What you are asked to do
The line bearing "middle pip: (481, 555)", together with all lines after it to the end of the material, should be repeated exactly; leave out everything else.

Exercise input

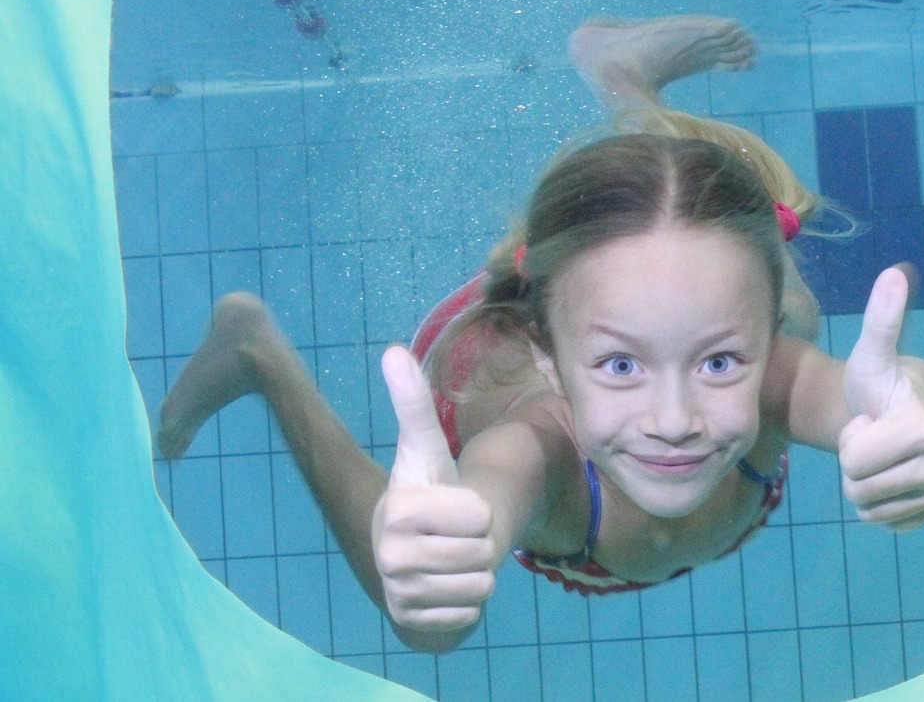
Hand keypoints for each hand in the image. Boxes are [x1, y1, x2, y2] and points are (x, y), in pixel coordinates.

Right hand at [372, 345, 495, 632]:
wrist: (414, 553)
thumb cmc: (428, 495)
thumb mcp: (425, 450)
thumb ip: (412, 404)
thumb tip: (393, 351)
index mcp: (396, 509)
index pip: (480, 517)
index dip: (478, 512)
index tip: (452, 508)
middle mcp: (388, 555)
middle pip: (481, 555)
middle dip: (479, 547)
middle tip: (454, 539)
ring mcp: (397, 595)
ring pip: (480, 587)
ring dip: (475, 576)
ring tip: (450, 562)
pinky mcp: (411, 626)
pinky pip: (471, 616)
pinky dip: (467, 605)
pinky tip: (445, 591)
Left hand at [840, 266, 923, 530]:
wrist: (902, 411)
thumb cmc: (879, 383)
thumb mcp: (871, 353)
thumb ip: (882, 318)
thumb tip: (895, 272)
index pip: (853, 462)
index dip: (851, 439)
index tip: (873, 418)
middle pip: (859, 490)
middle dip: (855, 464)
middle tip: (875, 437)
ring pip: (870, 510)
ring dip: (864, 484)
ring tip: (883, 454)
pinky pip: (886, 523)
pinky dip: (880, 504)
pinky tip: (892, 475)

Answer for the task
middle pip: (481, 555)
middle dip: (479, 547)
middle tip: (454, 539)
ring mcp: (397, 595)
ring pip: (480, 587)
ring dip: (475, 576)
ring tip: (450, 562)
pinky mcp: (411, 626)
pinky pip: (471, 616)
pinky dip: (467, 605)
pinky tip: (445, 591)
Left hand at [840, 266, 923, 530]:
wrist: (902, 411)
thumb cmc: (879, 383)
thumb mcp: (871, 353)
thumb ip: (882, 318)
thumb tip: (895, 272)
index pip: (853, 462)
index dip: (851, 439)
index tip: (873, 418)
middle pip: (859, 490)
middle dip: (855, 464)
middle tip: (875, 437)
ring pip: (870, 510)
ring dip: (864, 484)
ring tip: (883, 454)
pinky pip: (886, 523)
pinky dip: (880, 504)
pinky tip: (892, 475)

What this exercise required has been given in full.